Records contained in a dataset
*** Begin section ***

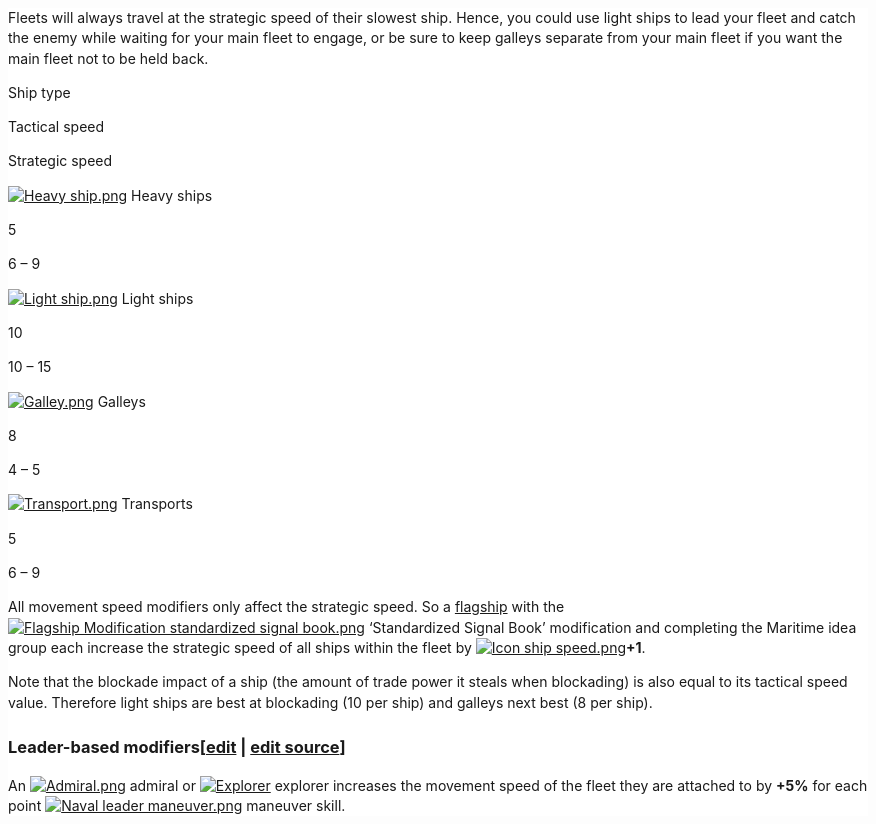 Fleets will always travel at the strategic speed of their slowest ship. Hence, you could use light ships to lead your fleet and catch the enemy while waiting for your main fleet to engage, or be sure to keep galleys separate from your main fleet if you want the main fleet not to be held back.

Ship type

Tactical speed

Strategic speed

[![Heavy ship.png](/images/thumb/5/50/Heavy_ship.png/24px-Heavy_ship.png)](/Heavy_ship "Heavy ship") Heavy ships

5

6 – 9

[![Light ship.png](/images/thumb/c/cd/Light_ship.png/24px-Light_ship.png)](/Light_ship "Light ship") Light ships

10

10 – 15

[![Galley.png](/images/thumb/3/3b/Galley.png/24px-Galley.png)](/Galley "Galley") Galleys

8

4 – 5

[![Transport.png](/images/thumb/6/62/Transport.png/24px-Transport.png)](/Transport "Transport") Transports

5

6 – 9

All movement speed modifiers only affect the strategic speed. So a [flagship](/Flagship "Flagship") with the [![Flagship Modification standardized signal book.png](/images/thumb/5/5c/Flagship_Modification_standardized_signal_book.png/24px-Flagship_Modification_standardized_signal_book.png)](#Standardized_Signal_Book "#Standardized Signal Book") ‘Standardized Signal Book’ modification and completing the Maritime idea group each increase the strategic speed of all ships within the fleet by [![Icon ship speed.png](/images/thumb/5/54/Icon_ship_speed.png/28px-Icon_ship_speed.png)](/Ship_speed "Ship speed")**+1**.

Note that the blockade impact of a ship (the amount of trade power it steals when blockading) is also equal to its tactical speed value. Therefore light ships are best at blockading (10 per ship) and galleys next best (8 per ship).

### Leader-based modifiers\[[edit](/index.php?title=Naval_units&veaction=edit&section=3 "Edit section: Leader-based modifiers") | [edit source](/index.php?title=Naval_units&action=edit&section=3 "Edit section: Leader-based modifiers")\]

An [![Admiral.png](/images/thumb/d/d1/Admiral.png/24px-Admiral.png)](/Admiral "Admiral") admiral or [![Explorer](/images/thumb/c/ca/Explorer.png/24px-Explorer.png)](/Military_leaders "Explorer") explorer increases the movement speed of the fleet they are attached to by **+5%** for each point [![Naval leader maneuver.png](/images/thumb/4/4a/Naval_leader_maneuver.png/24px-Naval_leader_maneuver.png)](/Naval_leader_maneuver "Naval leader maneuver") maneuver skill.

*** End section ***

Write out all of the data above exactly, without any of its pictures.

 Fleets will always travel at the strategic speed of their slowest ship. Hence, you could use light ships to lead your fleet and catch the enemy while waiting for your main fleet to engage, or be sure to keep galleys separate from your main fleet if you want the main fleet not to be held back.

Ship type

Tactical speed

Strategic speed

[![Heavy ship.png](/images/thumb/5/50/Heavy_ship.png/24px-Heavy_ship.png)](/Heavy_ship "Heavy ship") Heavy ships

5

6 – 9

[![Light ship.png](/images/thumb/c/cd/Light_ship.png/24px-Light_ship.png)](/Light_ship "Light ship") Light ships

10

10 – 15

[![Galley.png](/images/thumb/3/3b/Galley.png/24px-Galley.png)](/Galley "Galley") Galleys

8

4 – 5

[![Transport.png](/images/thumb/6/62/Transport.png/24px-Transport.png)](/Transport "Transport") Transports

5

6 – 9

All movement speed modifiers only affect the strategic speed. So a [flagship](/Flagship "Flagship") with the [![Flagship Modification standardized signal book.png](/images/thumb/5/5c/Flagship_Modification_standardized_signal_book.png/24px-Flagship_Modification_standardized_signal_book.png)](#Standardized_Signal_Book "#Standardized Signal Book") ‘Standardized Signal Book’ modification and completing the Maritime idea group each increase the strategic speed of all ships within the fleet by [![Icon ship speed.png](/images/thumb/5/54/Icon_ship_speed.png/28px-Icon_ship_speed.png)](/Ship_speed "Ship speed")**+1**.

Note that the blockade impact of a ship (the amount of trade power it steals when blockading) is also equal to its tactical speed value. Therefore light ships are best at blockading (10 per ship) and galleys next best (8 per ship).

### Leader-based modifiers\[[edit](/index.php?title=Naval_units&veaction=edit&section=3 "Edit section: Leader-based modifiers") | [edit source](/index.php?title=Naval_units&action=edit&section=3 "Edit section: Leader-based modifiers")\]

An [![Admiral.png](/images/thumb/d/d1/Admiral.png/24px-Admiral.png)](/Admiral "Admiral") admiral or [![Explorer](/images/thumb/c/ca/Explorer.png/24px-Explorer.png)](/Military_leaders "Explorer") explorer increases the movement speed of the fleet they are attached to by **+5%** for each point [![Naval leader maneuver.png](/images/thumb/4/4a/Naval_leader_maneuver.png/24px-Naval_leader_maneuver.png)](/Naval_leader_maneuver "Naval leader maneuver") maneuver skill.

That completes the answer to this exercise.